# Who wants to earn £30 it means placing a bet (win win situation)



## Kev_mk3 (Sep 10, 2007)

Basically a friend invited me to Betfair and gave me a code. Once i joined up using the code he gave me from the email sent to my email i deposit £30 into my account.

Once the money is in my account i place the complete £30 on a team (it has to be the £30 totally!!!) Betting odds must be over be over the 1.2 criteria tho

Then the Fun


If your team *WINS *- you get your *£30* + *your winnings* + *£30* off Betfair!!! so your doubling your money asap!! (**£30 off bet fair takes 48hrs to credit your account**)

If your team *LOSES *- You lose your money, make nothing *BUT **Betfair GIVE YOU £30* so you break even!! (this takes 48hrs to credit your account tho)!!

I did it the other day and won and came out with £90 for 10minutes work  It takes 48hrs to remove the money tho that is the only downside!!

So far me and my mate have made near £300 between us in 3 days! Half my work colleges have joined and made a a fair bit of cash between them and also a few people off another forum im on have made some funds for new car parts  :thumb:

So if you want the code pm me and pm me your email address to send the link and code to!

There is no catches you can take the money out when ever you want 

Please im being 100% honest and wouldn't put this up if it didnt work at all. If there's away to get free money i like to pass it on as we could all do with it!!!

Kev


----------



## m4rkie23 (May 19, 2009)

You cant withdraw Betfairs £30 though can you? That's how this system used to work.


----------



## Kev_mk3 (Sep 10, 2007)

yes you can  you can withdraw all of it when once its in your account INC the free £30


----------



## sirGonGon (May 28, 2010)

good stuff, pm coming your way.


----------



## Kev_mk3 (Sep 10, 2007)

ive just put the free £30 on Brazil to win the world cup and if they do i get £78 + my £30 back


----------



## m4rkie23 (May 19, 2009)

Interested to see if this works. Thanks. Could you PM me the details.


----------



## Kev_mk3 (Sep 10, 2007)

m4rkie23 said:


> Interested to see if this works. Thanks. Could you PM me the details.

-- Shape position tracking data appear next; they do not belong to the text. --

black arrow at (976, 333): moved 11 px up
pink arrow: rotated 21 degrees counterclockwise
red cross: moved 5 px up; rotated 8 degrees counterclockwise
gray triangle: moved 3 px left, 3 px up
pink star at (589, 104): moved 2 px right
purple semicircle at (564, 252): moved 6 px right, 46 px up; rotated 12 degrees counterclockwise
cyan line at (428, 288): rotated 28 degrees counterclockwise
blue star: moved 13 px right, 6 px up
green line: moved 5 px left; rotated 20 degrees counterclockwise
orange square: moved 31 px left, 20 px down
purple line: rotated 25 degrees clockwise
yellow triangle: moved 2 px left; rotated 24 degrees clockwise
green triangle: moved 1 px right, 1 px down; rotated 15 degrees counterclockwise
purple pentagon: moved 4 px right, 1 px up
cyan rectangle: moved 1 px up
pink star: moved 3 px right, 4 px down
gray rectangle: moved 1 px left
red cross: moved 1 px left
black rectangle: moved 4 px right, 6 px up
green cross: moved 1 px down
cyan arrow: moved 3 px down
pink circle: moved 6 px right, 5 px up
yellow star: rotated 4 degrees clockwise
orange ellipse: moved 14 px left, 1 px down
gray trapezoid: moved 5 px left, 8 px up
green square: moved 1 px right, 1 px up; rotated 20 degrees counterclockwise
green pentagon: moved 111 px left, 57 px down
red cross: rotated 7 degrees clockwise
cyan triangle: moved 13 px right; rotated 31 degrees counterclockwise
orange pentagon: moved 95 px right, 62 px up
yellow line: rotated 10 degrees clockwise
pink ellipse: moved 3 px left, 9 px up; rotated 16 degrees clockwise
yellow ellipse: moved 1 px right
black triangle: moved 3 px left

pm me your email address ill send it all over chap :thumb:


----------



## BAXRY (Aug 11, 2009)

pretty sure you cant withdraw free bets from accounts


----------



## Kev_mk3 (Sep 10, 2007)

Baz225 said:


> pretty sure you cant withdraw free bets from accounts


can on this ive done it and so has everyone else


----------



## Solvent Sid (Jul 20, 2009)

Can you pm me details of this pls kev :thumb:


----------



## mdre83 (Apr 26, 2010)

Your also making £30 from every person that signs up under your 'affiliate' link...


----------



## Kev_mk3 (Sep 10, 2007)

i haven't actually got any £30 from one yet  - not about that anyway its about people getting money for nothing


----------